In the century since his death, McKinley's accomplishments have been eclipsed by the charisma and public appeal of his vice president and successor, Theodore Roosevelt. But, as Kevin Phillips explains, McKinley was a major American president, deserving admission to the second tier, the capable performers below the lofty level of Washington, Lincoln, and FDR. He is among the sixteen U.S. presidents elected to two terms, and he avoided the tarnish of major scandal. It was during his administration that the United States made its diplomatic and military debut as a world power, partly through McKinley's shrewd prosecution of the Spanish- American War. McKinley is one of eight presidents who, either in the White House or on the battlefield, led the nation in successful wars; more important, he is among the six or seven whose election led to a major realignment of the U.S. party system.
Phillips, the author of Wealth and Democracy and The Cousins' Wars, has long been fascinated with McKinley and the Republican party's cycles of power. He explains that McKinley's lackluster ratings have been sustained not by unjust biographers, but by a legacy of unfair criticism about his personality, his indirect style of governing, his Victorian middle-class demeanor, and his inability to inspire the American public. In this powerful reexamination of Mckin ley's life and presidency, Phillips argues convincingly that McKinley's accomplishments qualify him for promotion into the ranks of the near-great chief executives.

GIVEN TASK. Reproduce the McKinley passage word for word, starting with "In the century" and going on through "U.S. party system.".

RECORDS PROVIDED.
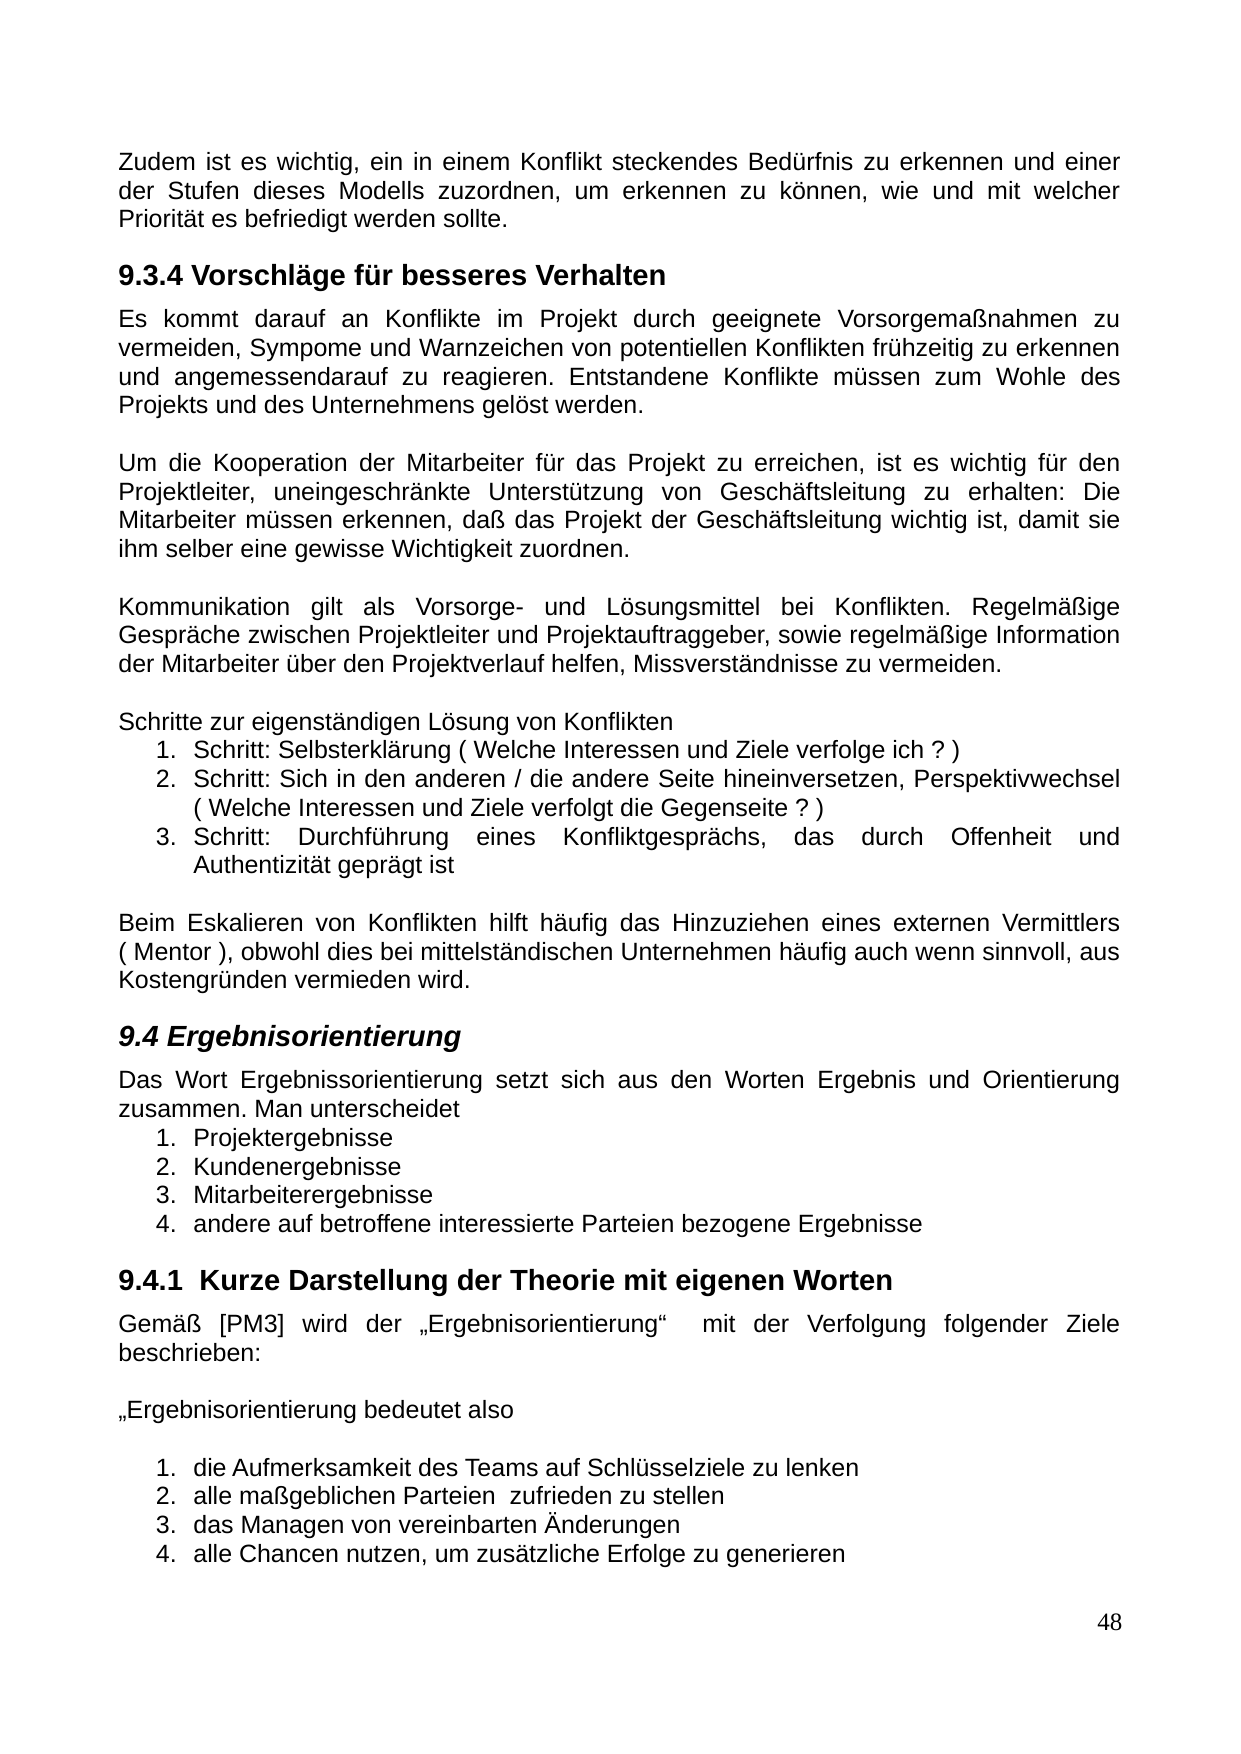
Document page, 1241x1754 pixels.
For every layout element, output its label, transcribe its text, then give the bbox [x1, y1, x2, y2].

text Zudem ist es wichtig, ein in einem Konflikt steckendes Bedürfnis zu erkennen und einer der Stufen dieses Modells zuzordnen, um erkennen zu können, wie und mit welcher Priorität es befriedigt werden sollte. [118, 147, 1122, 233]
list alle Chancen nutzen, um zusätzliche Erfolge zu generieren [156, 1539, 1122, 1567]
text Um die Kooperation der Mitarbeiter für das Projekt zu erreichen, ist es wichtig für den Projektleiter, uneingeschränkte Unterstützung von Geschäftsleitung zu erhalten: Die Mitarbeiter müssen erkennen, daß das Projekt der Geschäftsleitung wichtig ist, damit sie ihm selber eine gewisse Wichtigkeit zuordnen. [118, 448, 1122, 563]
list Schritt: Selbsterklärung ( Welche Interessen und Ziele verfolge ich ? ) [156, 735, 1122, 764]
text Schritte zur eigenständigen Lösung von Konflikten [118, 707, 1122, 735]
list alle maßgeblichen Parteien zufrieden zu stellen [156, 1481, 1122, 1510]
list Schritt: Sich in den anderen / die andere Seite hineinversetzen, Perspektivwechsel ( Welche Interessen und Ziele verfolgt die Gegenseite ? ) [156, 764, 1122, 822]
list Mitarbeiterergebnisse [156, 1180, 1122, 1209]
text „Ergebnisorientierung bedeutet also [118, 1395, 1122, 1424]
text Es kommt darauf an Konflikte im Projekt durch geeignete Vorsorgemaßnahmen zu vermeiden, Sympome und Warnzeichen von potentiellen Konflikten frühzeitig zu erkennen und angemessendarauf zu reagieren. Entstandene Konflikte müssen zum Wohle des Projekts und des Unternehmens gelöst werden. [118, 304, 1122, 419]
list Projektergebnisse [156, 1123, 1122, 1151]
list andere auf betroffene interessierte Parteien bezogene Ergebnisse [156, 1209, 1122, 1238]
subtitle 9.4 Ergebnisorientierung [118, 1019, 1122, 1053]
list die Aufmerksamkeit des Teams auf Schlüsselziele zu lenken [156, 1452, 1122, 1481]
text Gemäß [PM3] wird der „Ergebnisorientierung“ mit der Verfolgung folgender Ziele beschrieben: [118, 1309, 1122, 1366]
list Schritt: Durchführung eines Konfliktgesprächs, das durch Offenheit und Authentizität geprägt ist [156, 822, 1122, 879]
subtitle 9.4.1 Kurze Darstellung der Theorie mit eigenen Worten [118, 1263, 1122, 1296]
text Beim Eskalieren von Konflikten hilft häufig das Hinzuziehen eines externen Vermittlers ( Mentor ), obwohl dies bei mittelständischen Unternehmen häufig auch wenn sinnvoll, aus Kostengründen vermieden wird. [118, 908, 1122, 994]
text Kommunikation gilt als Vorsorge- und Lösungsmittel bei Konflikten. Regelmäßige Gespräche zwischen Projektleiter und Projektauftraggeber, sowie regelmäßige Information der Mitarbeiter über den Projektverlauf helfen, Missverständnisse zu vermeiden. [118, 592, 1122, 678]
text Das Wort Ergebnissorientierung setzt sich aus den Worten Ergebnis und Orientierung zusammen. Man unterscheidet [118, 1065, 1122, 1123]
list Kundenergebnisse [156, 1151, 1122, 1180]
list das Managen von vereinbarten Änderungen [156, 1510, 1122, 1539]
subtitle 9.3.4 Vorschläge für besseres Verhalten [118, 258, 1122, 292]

--

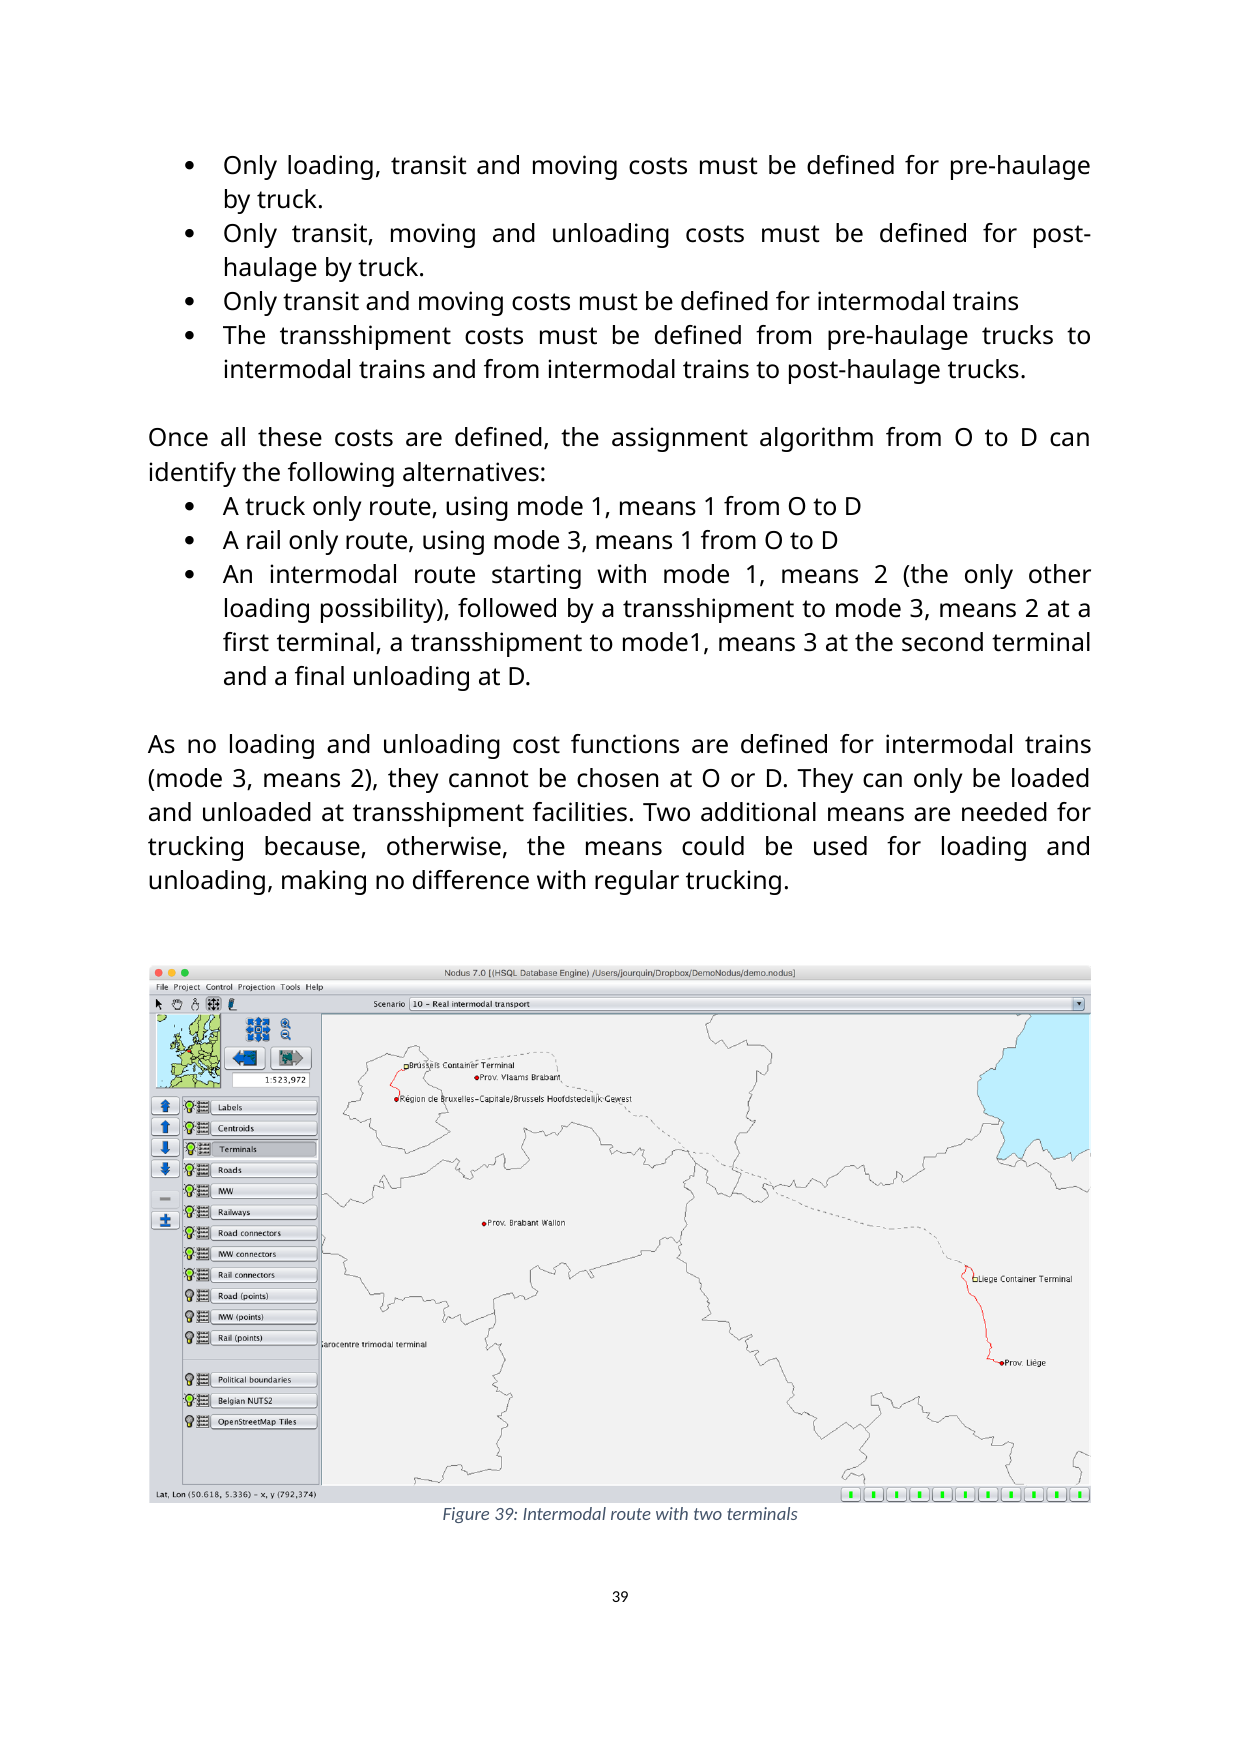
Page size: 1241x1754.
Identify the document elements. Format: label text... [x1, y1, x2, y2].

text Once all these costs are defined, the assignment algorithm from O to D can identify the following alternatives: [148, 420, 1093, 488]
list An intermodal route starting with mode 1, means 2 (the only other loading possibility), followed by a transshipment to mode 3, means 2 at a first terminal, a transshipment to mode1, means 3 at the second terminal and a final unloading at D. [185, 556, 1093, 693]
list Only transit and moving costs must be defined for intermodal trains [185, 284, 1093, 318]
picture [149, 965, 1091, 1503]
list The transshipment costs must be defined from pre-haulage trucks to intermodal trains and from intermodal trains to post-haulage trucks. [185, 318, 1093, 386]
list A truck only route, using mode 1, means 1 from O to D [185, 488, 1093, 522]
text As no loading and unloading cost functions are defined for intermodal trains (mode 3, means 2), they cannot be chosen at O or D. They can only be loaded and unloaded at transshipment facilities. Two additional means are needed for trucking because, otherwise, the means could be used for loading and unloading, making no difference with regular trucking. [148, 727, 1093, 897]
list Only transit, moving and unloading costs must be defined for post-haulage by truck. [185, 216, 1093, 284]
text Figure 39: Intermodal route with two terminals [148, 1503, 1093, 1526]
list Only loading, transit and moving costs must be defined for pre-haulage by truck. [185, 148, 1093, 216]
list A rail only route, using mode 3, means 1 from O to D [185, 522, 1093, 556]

RESPONSE TO THE EXERCISE.
In the century since his death, McKinley's accomplishments have been eclipsed by the charisma and public appeal of his vice president and successor, Theodore Roosevelt. But, as Kevin Phillips explains, McKinley was a major American president, deserving admission to the second tier, the capable performers below the lofty level of Washington, Lincoln, and FDR. He is among the sixteen U.S. presidents elected to two terms, and he avoided the tarnish of major scandal. It was during his administration that the United States made its diplomatic and military debut as a world power, partly through McKinley's shrewd prosecution of the Spanish- American War. McKinley is one of eight presidents who, either in the White House or on the battlefield, led the nation in successful wars; more important, he is among the six or seven whose election led to a major realignment of the U.S. party system.